* TASK DESCRIPTION:
Using the listing below, copy exactly the lines from the one containing "do svakog žbuna." to the one containing "Test primeri su", both lines included, and no others.

--- AVAILABLE DATA Enclosed Below ---

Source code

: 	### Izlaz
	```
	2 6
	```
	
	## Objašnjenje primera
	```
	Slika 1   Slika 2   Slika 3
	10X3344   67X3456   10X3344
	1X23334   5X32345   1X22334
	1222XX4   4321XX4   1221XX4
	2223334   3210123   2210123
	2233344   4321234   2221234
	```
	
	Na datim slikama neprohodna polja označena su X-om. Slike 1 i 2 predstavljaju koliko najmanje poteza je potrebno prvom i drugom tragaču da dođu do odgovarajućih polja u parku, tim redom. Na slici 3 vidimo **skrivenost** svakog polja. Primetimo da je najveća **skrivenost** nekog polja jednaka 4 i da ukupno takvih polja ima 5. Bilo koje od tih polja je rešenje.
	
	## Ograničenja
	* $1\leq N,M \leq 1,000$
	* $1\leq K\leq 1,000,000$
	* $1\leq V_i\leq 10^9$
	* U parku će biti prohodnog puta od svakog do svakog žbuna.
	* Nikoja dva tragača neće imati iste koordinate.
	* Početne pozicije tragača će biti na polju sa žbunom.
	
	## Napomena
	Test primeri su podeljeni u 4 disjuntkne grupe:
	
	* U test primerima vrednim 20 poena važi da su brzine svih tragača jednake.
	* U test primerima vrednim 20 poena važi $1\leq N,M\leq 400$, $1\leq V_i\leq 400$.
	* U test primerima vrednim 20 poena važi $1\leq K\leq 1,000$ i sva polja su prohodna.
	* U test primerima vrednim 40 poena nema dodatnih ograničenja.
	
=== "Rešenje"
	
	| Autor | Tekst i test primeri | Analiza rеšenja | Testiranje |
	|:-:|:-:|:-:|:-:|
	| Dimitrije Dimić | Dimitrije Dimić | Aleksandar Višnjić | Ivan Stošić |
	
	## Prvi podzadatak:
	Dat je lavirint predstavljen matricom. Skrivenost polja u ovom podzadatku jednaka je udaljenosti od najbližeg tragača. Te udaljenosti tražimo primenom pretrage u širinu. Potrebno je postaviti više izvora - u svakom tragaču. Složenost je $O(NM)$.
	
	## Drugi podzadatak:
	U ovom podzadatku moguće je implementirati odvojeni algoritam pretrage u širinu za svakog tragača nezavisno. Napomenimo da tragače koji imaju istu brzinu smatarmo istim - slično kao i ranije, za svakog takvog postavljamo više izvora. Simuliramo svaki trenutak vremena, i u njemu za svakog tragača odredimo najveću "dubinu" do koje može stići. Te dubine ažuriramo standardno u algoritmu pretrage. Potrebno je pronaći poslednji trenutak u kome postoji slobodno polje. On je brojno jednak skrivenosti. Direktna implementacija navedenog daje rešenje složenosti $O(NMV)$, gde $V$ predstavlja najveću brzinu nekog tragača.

--- End of Enclosed AVAILABLE DATA ---

* TASK RESPONSE:
	* U parku će biti prohodnog puta od svakog do svakog žbuna.
	* Nikoja dva tragača neće imati iste koordinate.
	* Početne pozicije tragača će biti na polju sa žbunom.
	
	## Napomena
	Test primeri su podeljeni u 4 disjuntkne grupe:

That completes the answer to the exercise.